Making a trustworthy freight index

In our article, 'The USD 12 bn Opportunity: Increasing transparency in India’s trucking marketplace', we highlighted the importance of a freight index and a freight exchange in the country’s trucking spot market. Here, we put forth our thoughts on potential hallmarks of a good freight index.

Imagine a regular user of any trustworthy index, who performs real financial transactions and presents insights to his/her company’s management using the index – a number or a trendline which represents the state of affairs of the market being represented and the indicator being measured. A lot rides on the index, especially when organizations are going to take decisions based on the same. Taking cues from several indices such as Brendt Crude Oil Prices, Index of Industrial Production (IIP), Baltic Dry Index, SENSEX and others, we feel that a freight index should have the following characteristics in order to be trusted and adopted.

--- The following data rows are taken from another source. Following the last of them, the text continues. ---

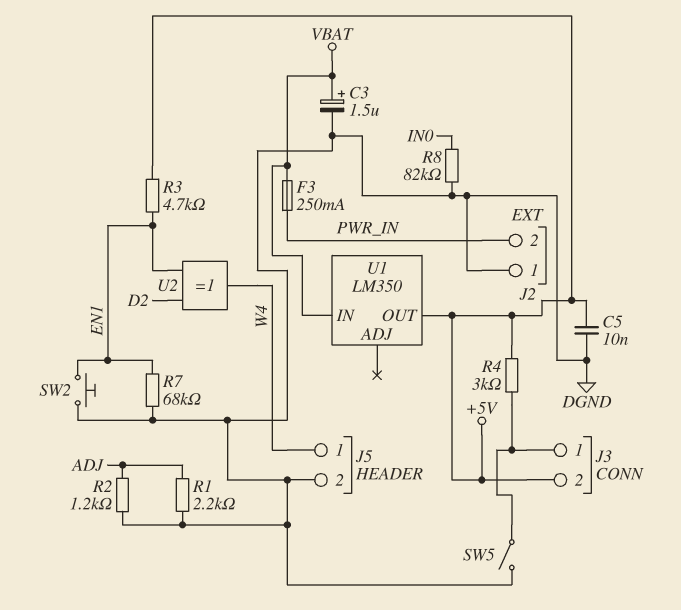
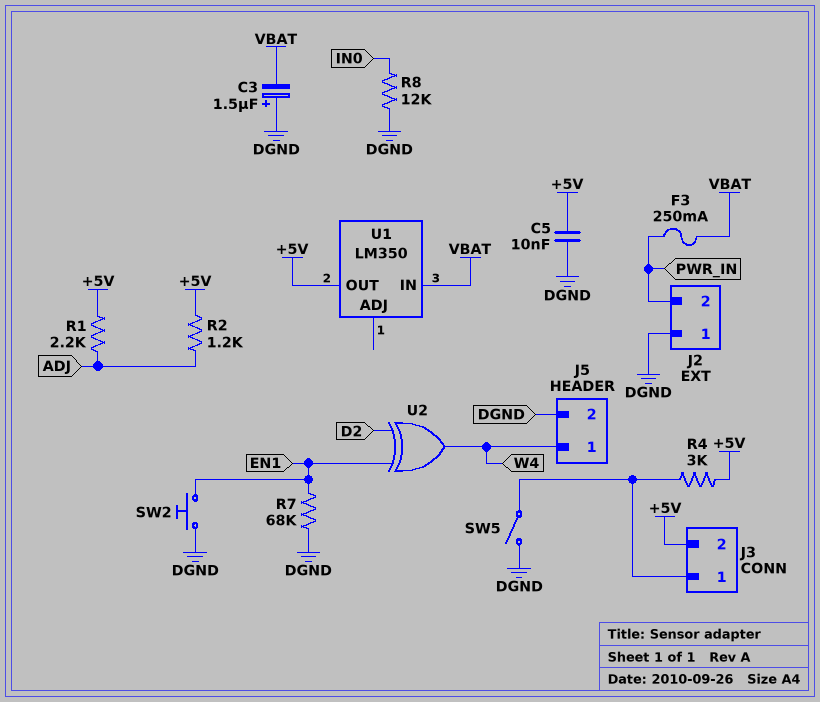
C3: 1.5uF (plus VBAT, minus DGND) -> 1.5uF (plus DGND, minus VBAT)
R1: 2.2k (ADJ, DGND) -> 2.2k (+5V, ADJ)
R2: 1.2k (ADJ, DGND) -> 1.2k (+5V, ADJ)
R3: 4.7k (+5V, EN1) -> none
R8: 82k (DGND, IN0) -> 12k (DGND, IN0)

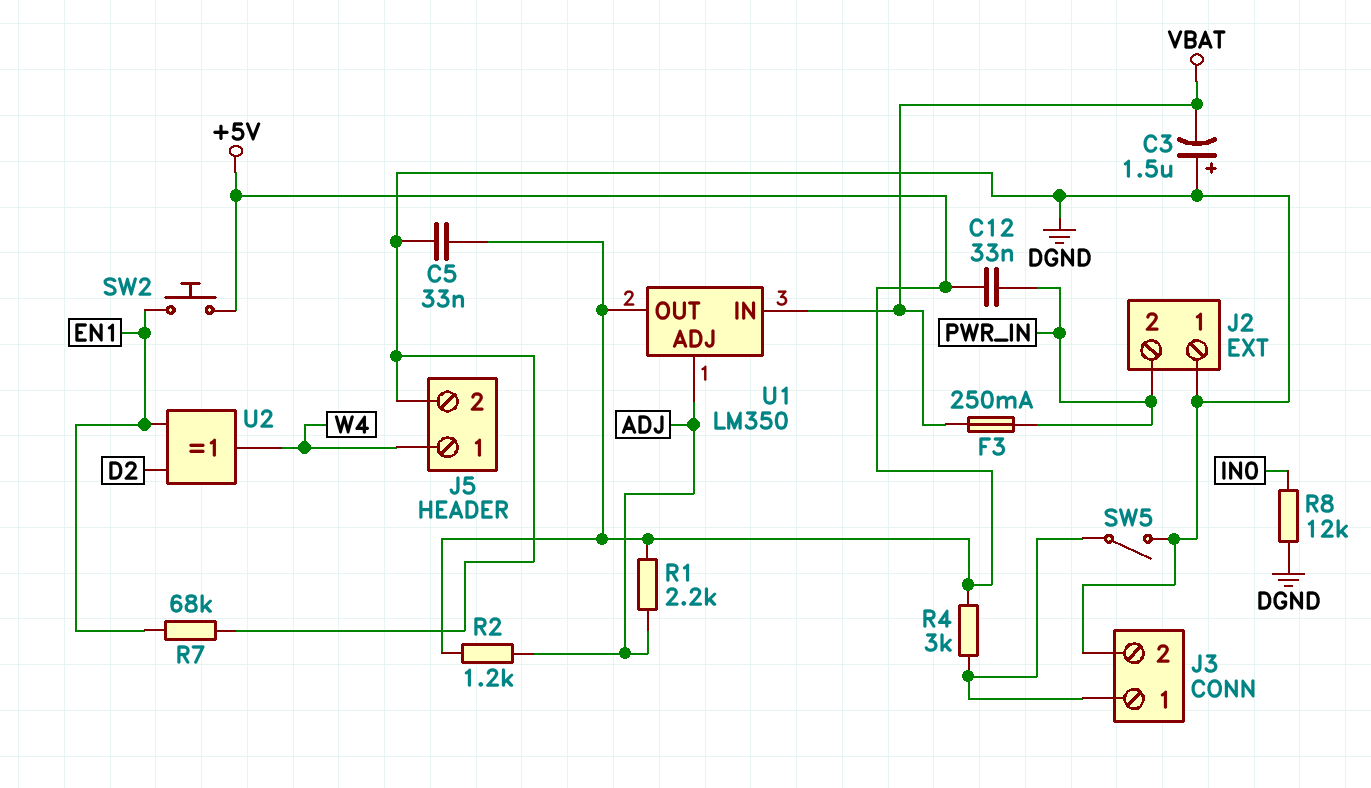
C5: 10nF (+5V, DGND) -> 33nF (+5V, DGND)
C12: none -> 33nF (+5V, PWR_IN)
J3 pin 2: +5V -> DGND
SW2: button (DGND, EN1) -> button (+5V, EN1)
U1 pin ADJ: none -> ADJ

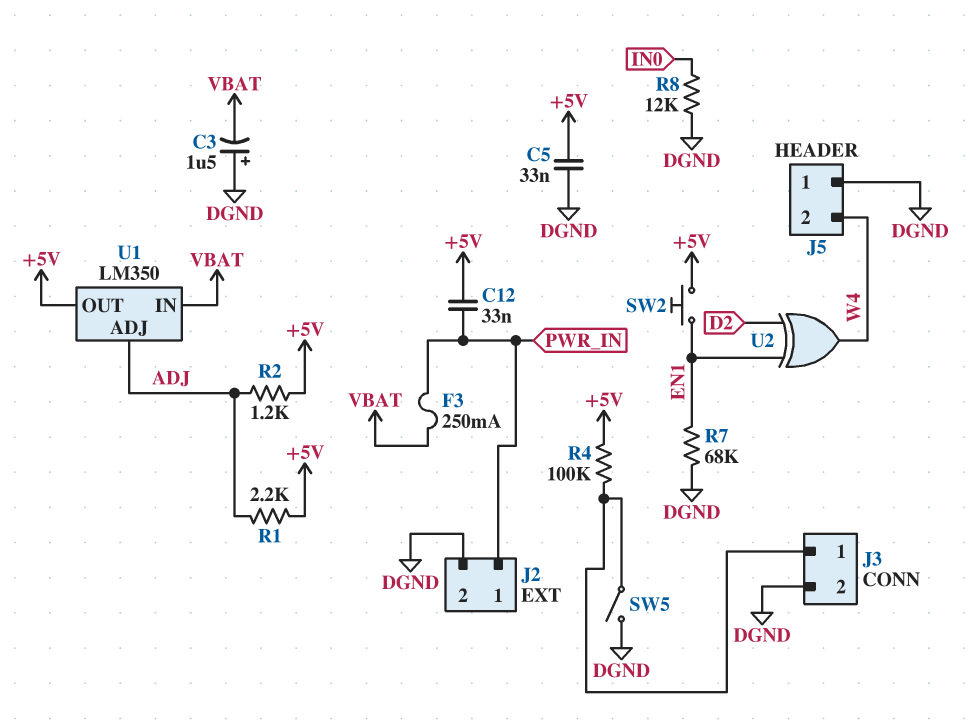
J2 pin 1: DGND -> PWR_IN
J2 pin 2: PWR_IN -> DGND
J5 pin 1: W4 -> DGND
J5 pin 2: DGND -> W4
R4: 3k (+5V, J3/1) -> 100k (+5V, J3/1)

Screen Shot 2019-06-17 at 8.27.44 PM

  1. Transparent logic: The entire computation logic needs to be published alongside the indices in order to improve believability and reduce ambiguity.
  2. Credibility: The index should be reflective of actual indicators (prices, rates, volumes) and hence one should use more of actual than imputed data.
  3. Regular refresh: The index needs to be updated on a periodic basis. Thus, only those data sources and categories with regular updates should be used. For example, one cannot use routes or markets where the transaction happens once a month for a daily refresh. The more frequent the update – less the number of data points available per update. Hence, one should be cognizant of the trade-offs and perform refreshes accordingly at a suitable frequency.
  4. Consistency in logic: The lanes used, weights assigned, granularity should be maintained period on period. This implies that one cannot change the lanes, weights and granularity for a given time series of index. In the future, one can start off a new series, if based on or started from a different reference month.
  5. Usability: The index should be useful to the user in the maximum possible way with least additional assumptions. Hence the index should be:
  6. Comprehensive: The sub-indices should be representative of the entire market. Hence should have all possible distance bands, zones, most common truck types.
  7. Granular: The granularity should be such that each user can use the most granular index to infer the spot market movement for his own volume / network mix
  8. Representative: The most granular index should be a measure of at least 4-5 lanes to cover most directions of travel from the source. The count of lanes however is limited by number of data points available.
  9. Universality: The index should be universally accepted and understood. Take the case of Container, 32ft mxl, ex North for 750+ km haulage. It is difficult to represent trends on the entire population of lanes in this bucket with solely with trip prices or price per ton. Hence, the trend of freight rates on this combination needs to be represented in INR per ton-km as it is universally accepted and can easily be used by users for their own network footprint.
  10. Scalability: The index should meet all bars on credibility and regulatory requirements for any new developments, now or in the future, built upon the index. For example, if a derivative product is built on the index, the underlying data should be reflective of highly liquid transactions and meet any legal criteria required.

We have tried to adhere to the same principles while designing and building the National Freight Index.